Other areas where i've run into DSPs:

*High End audio - Very high end receivers and concert quality mixing and processing gear

*Radar Processing - I've also used ARM cores for this in low end apps.

*Sonar Processing

*Real time computer vision

For the most part, the low and mid ends of the audio/video/similar space have been taken over by application processors which combine a general purpose CPU with co-proc offload engines for various applications.

Let's do some math:

16 tracks * 44 ksample/s *2 channels *16 bit = 22.528 Mbps

This is the minimum speed you need for the SPI interface, if you want to transmit all the data through a single serial port. Can be done, with an adequate clock, but you need a fast SD card (see here for the speed).

Then there is the microcontroller: you have to add 16 tracks and output them through a DAC, so you have 44*2 ksamples for each track, or

$$ 44 \cdot 10^{3} \cdot 2 \cdot 16 = 1408 \cdot 10^{3} $$

16-bit sums for every sample (probably with some scaling to avoid overflow) result in about 1.4 M operations/sec, that can be handled by a good 32-bit microcontroller. Probably a Cortex-M3, or better M4 (but M3 is probably better documented) can work for you.

I've just seen this which can be clocked up to 204 MHz, has 4 SPI interfaces, up to 40 MB/s, and has also a floating point unit that can help in the accumulation process (but may be too slow).

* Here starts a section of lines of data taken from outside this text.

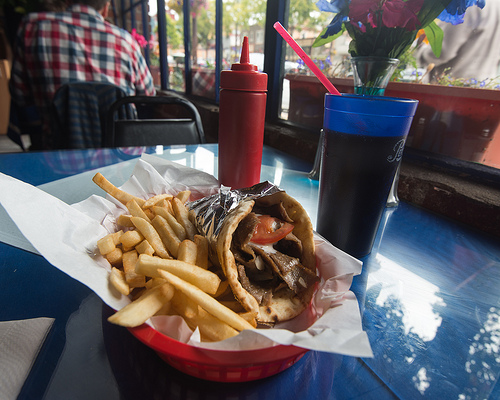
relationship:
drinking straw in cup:
[271, 20, 371, 134] [319, 90, 420, 282]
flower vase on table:
[351, 57, 398, 92] [5, 144, 495, 398]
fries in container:
[84, 165, 264, 343] [92, 186, 322, 385]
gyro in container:
[185, 181, 320, 329] [100, 184, 350, 387]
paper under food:
[0, 146, 381, 369] [82, 169, 330, 356]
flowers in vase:
[307, 2, 488, 64] [339, 54, 401, 97]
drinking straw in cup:
[271, 20, 371, 134] [321, 89, 420, 267]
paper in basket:
[0, 146, 381, 369] [100, 182, 349, 390]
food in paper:
[82, 169, 330, 356] [0, 146, 381, 369]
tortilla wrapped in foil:
[209, 186, 319, 327] [187, 178, 290, 247]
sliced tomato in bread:
[250, 216, 291, 242] [213, 187, 319, 322]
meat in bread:
[229, 198, 319, 302] [213, 187, 319, 322]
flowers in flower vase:
[307, 2, 488, 64] [351, 57, 398, 92]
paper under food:
[0, 146, 381, 369] [100, 160, 317, 354]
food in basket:
[82, 169, 330, 356] [128, 321, 310, 383]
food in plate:
[82, 169, 330, 356] [100, 304, 316, 398]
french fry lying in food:
[153, 266, 257, 332] [82, 169, 330, 356]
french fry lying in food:
[127, 214, 172, 258] [82, 169, 330, 356]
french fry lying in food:
[89, 168, 145, 205] [82, 169, 330, 356]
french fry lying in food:
[167, 193, 196, 238] [82, 169, 330, 356]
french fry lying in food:
[147, 211, 186, 252] [82, 169, 330, 356]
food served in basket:
[82, 169, 330, 356] [128, 321, 310, 383]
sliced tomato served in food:
[250, 216, 291, 242] [82, 169, 330, 356]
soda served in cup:
[315, 124, 406, 259] [315, 90, 418, 260]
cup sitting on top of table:
[315, 90, 418, 260] [5, 144, 495, 398]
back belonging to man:
[22, 11, 134, 146] [8, 1, 157, 151]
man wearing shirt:
[8, 1, 157, 151] [5, 5, 156, 148]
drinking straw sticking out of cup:
[271, 20, 371, 134] [315, 90, 418, 260]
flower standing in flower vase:
[315, 0, 351, 29] [351, 57, 398, 92]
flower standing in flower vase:
[345, 0, 381, 32] [351, 57, 398, 92]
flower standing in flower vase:
[379, 1, 425, 34] [351, 57, 398, 92]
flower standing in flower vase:
[439, 0, 484, 25] [351, 57, 398, 92]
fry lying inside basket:
[131, 250, 221, 294] [128, 321, 310, 383]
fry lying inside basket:
[153, 265, 253, 332] [128, 321, 310, 383]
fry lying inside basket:
[103, 279, 175, 329] [128, 321, 310, 383]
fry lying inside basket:
[91, 170, 145, 206] [128, 321, 310, 383]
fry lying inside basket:
[169, 195, 197, 238] [128, 321, 310, 383]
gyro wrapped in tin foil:
[185, 181, 320, 329] [183, 180, 287, 257]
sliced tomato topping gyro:
[250, 216, 291, 242] [185, 181, 320, 329]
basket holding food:
[128, 321, 310, 383] [82, 169, 330, 356]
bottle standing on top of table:
[214, 32, 271, 191] [5, 144, 495, 398]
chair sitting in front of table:
[101, 92, 207, 146] [5, 144, 495, 398]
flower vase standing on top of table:
[351, 57, 398, 92] [5, 144, 495, 398]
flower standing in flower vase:
[349, 0, 381, 33] [351, 57, 398, 92]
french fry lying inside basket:
[131, 249, 221, 295] [128, 321, 310, 383]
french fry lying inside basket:
[153, 266, 257, 332] [128, 321, 310, 383]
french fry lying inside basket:
[104, 278, 174, 329] [128, 321, 310, 383]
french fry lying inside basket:
[109, 263, 131, 295] [128, 321, 310, 383]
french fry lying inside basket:
[127, 214, 172, 258] [128, 321, 310, 383]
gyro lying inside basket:
[185, 181, 320, 329] [128, 321, 310, 383]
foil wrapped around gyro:
[185, 178, 285, 265] [185, 181, 320, 329]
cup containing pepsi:
[315, 90, 418, 260] [315, 125, 407, 259]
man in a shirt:
[8, 1, 157, 151] [5, 3, 158, 134]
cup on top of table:
[315, 90, 418, 260] [5, 144, 495, 398]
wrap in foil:
[189, 179, 319, 325] [185, 178, 285, 265]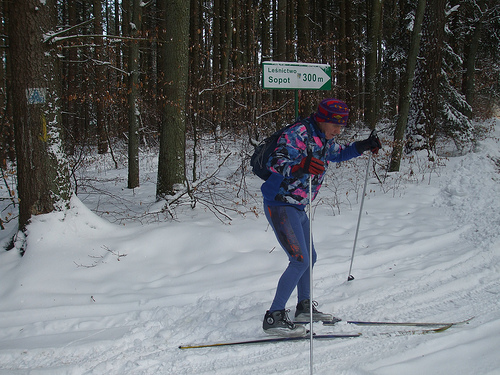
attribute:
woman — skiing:
[235, 104, 379, 330]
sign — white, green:
[254, 51, 340, 97]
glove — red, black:
[370, 126, 390, 161]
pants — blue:
[247, 202, 323, 314]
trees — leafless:
[3, 6, 252, 212]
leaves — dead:
[86, 155, 116, 167]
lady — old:
[245, 91, 412, 309]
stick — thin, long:
[301, 174, 327, 371]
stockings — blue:
[252, 208, 340, 306]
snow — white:
[6, 197, 474, 375]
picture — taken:
[5, 5, 494, 359]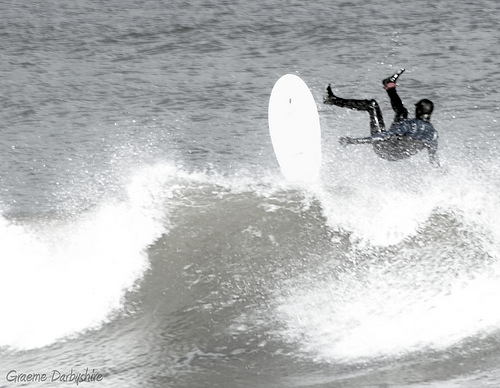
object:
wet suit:
[330, 86, 437, 161]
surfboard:
[266, 73, 320, 189]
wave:
[2, 156, 161, 347]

You may also use the dual core structure to handle separately the processing and the output.

But for the DAC I think that you should go for an external converter, specifically designed for audio (which means 16 bit probably).

Update

It's not so clear how are you going to manage the 16 different tracks on the SD:

• what about pre-loading tracks on the internal memory of the MCU?

Check the I²S interface, which is a 4-wire serial protocol especially designed for audio applications.

Important question:

You said that you want also to record tracks and save them to the SD card: do you want to do that at the same time? You need the controller to encode the audio in WAV and store it, and the writing bandwith of the SD card is lower.

The looping feature WILL need some buffering memory (may also use the internal memory) because looping requires real time operation, and the SD card will introduce too much latency. You may need an external RAM, and you may also think about storing some data there to reduce delays.